__EXERCISE OBJECTIVE__. If a picture appears in the records, leave it out and transcribe the rest exactly.

__ENTRIES SHOWN__.
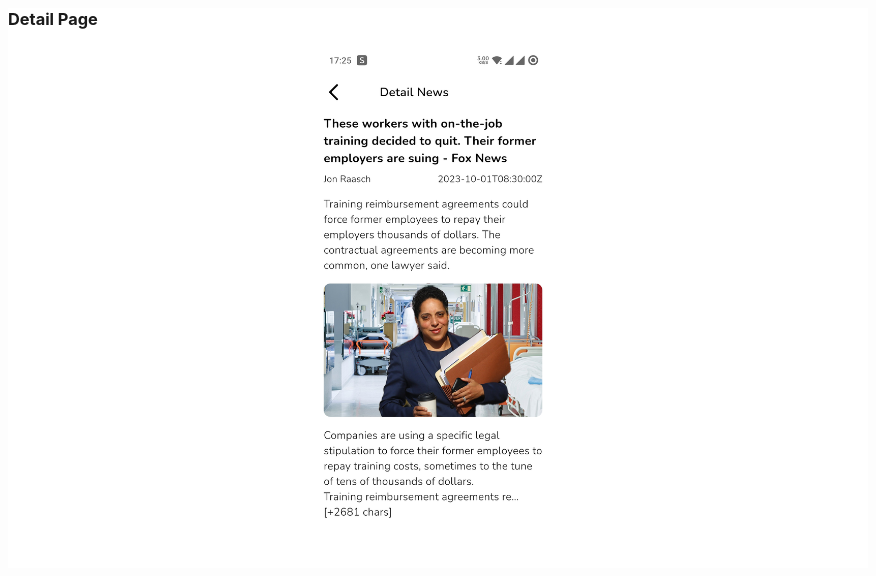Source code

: </div>

### Detail Page
<div style="display: flex;">
  <img src="screenshots/android/detail_l.jpg" alt="screen shot 1" width="240" height="520" style="flex: 1; margin-right: 10px; border-radius: 2%;">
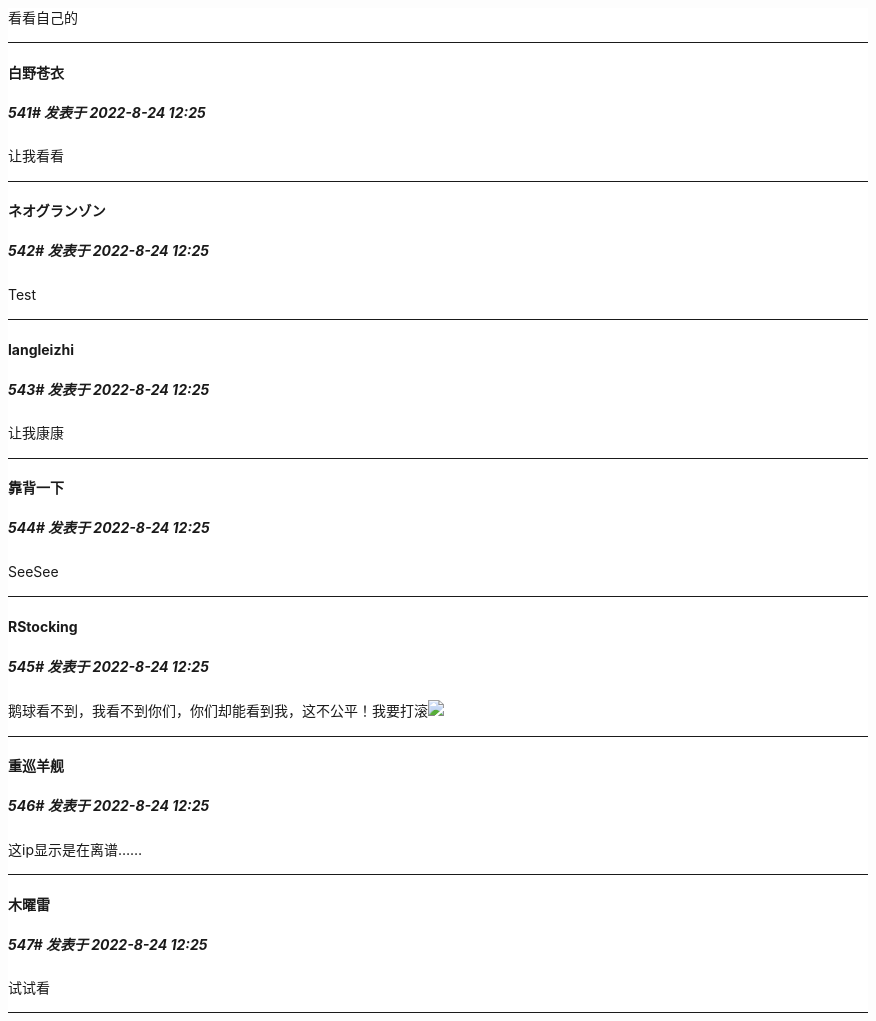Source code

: 看看自己的



*****

####  白野苍衣  
##### 541#       发表于 2022-8-24 12:25

让我看看

*****

####  ネオグランゾン  
##### 542#       发表于 2022-8-24 12:25

Test

*****

####  langleizhi  
##### 543#       发表于 2022-8-24 12:25

让我康康

*****

####  靠背一下  
##### 544#       发表于 2022-8-24 12:25

SeeSee

*****

####  RStocking  
##### 545#       发表于 2022-8-24 12:25

鹅球看不到，我看不到你们，你们却能看到我，这不公平！我要打滚<img src="https://static.saraba1st.com/image/smiley/face2017/211.gif" referrerpolicy="no-referrer">

*****

####  重巡羊舰  
##### 546#       发表于 2022-8-24 12:25

这ip显示是在离谱……

*****

####  木曜雷  
##### 547#       发表于 2022-8-24 12:25

试试看

*****
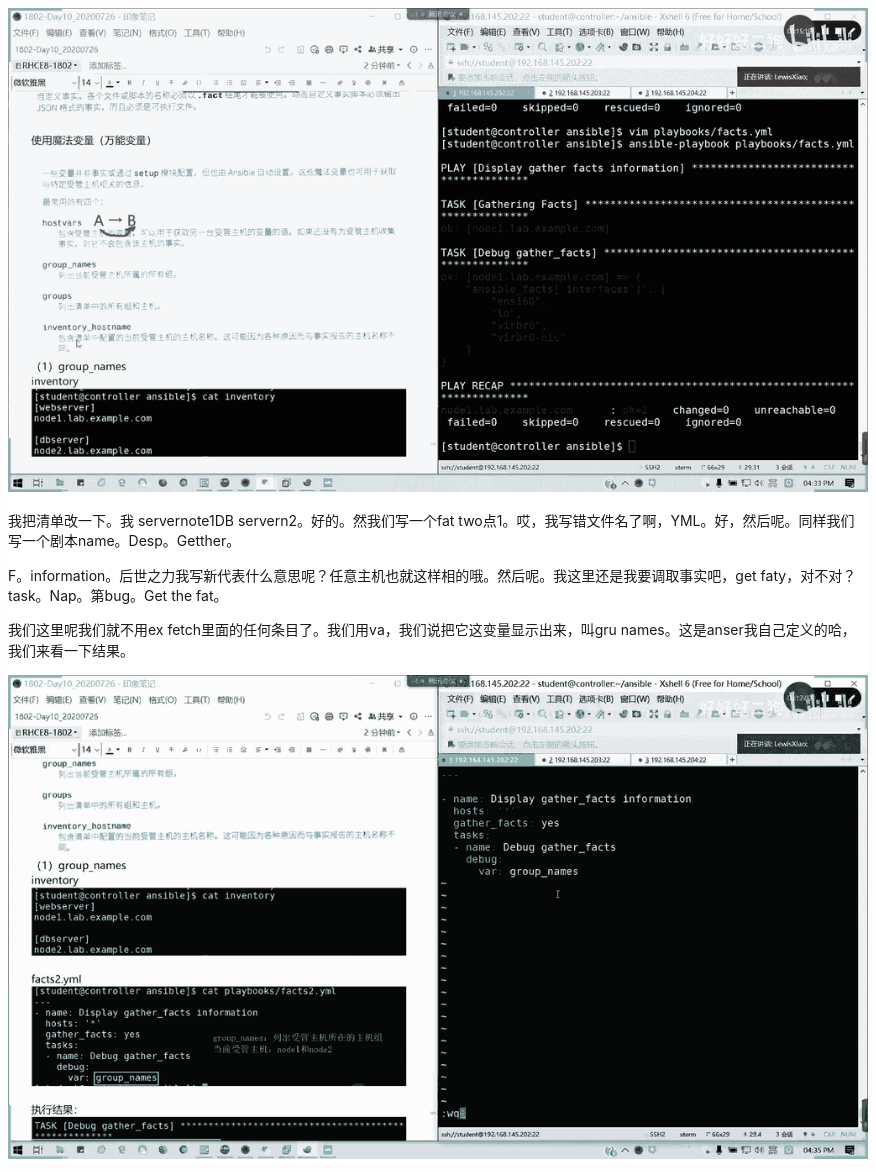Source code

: ![](img/dd91d67692a12c783e52e19054efbe0d_61.png)

我把清单改一下。我 servernote1DB servern2。好的。然我们写一个fat two点1。哎，我写错文件名了啊，YML。好，然后呢。同样我们写一个剧本name。Desp。Getther。

F。information。后世之力我写新代表什么意思呢？任意主机也就这样相的哦。然后呢。我这里还是我要调取事实吧，get faty，对不对？task。Nap。第bug。Get the fat。

我们这里呢我们就不用ex fetch里面的任何条目了。我们用va，我们说把它这变量显示出来，叫gru names。这是anser我自己定义的哈，我们来看一下结果。



![](img/dd91d67692a12c783e52e19054efbe0d_63.png)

__REPLY__.
Source code

: </div>

### Detail Page
<div style="display: flex;">
  <img src="screenshots/android/detail_l.jpg" alt="screen shot 1" width="240" height="520" style="flex: 1; margin-right: 10px; border-radius: 2%;">
Source code

: 看看自己的



*****

####  白野苍衣  
##### 541#       发表于 2022-8-24 12:25

让我看看

*****

####  ネオグランゾン  
##### 542#       发表于 2022-8-24 12:25

Test

*****

####  langleizhi  
##### 543#       发表于 2022-8-24 12:25

让我康康

*****

####  靠背一下  
##### 544#       发表于 2022-8-24 12:25

SeeSee

*****

####  RStocking  
##### 545#       发表于 2022-8-24 12:25

鹅球看不到，我看不到你们，你们却能看到我，这不公平！我要打滚<img src="https://static.saraba1st.com/image/smiley/face2017/211.gif" referrerpolicy="no-referrer">

*****

####  重巡羊舰  
##### 546#       发表于 2022-8-24 12:25

这ip显示是在离谱……

*****

####  木曜雷  
##### 547#       发表于 2022-8-24 12:25

试试看

*****
Source code

: ![](img/dd91d67692a12c783e52e19054efbe0d_61.png)

我把清单改一下。我 servernote1DB servern2。好的。然我们写一个fat two点1。哎，我写错文件名了啊，YML。好，然后呢。同样我们写一个剧本name。Desp。Getther。

F。information。后世之力我写新代表什么意思呢？任意主机也就这样相的哦。然后呢。我这里还是我要调取事实吧，get faty，对不对？task。Nap。第bug。Get the fat。

我们这里呢我们就不用ex fetch里面的任何条目了。我们用va，我们说把它这变量显示出来，叫gru names。这是anser我自己定义的哈，我们来看一下结果。



![](img/dd91d67692a12c783e52e19054efbe0d_63.png)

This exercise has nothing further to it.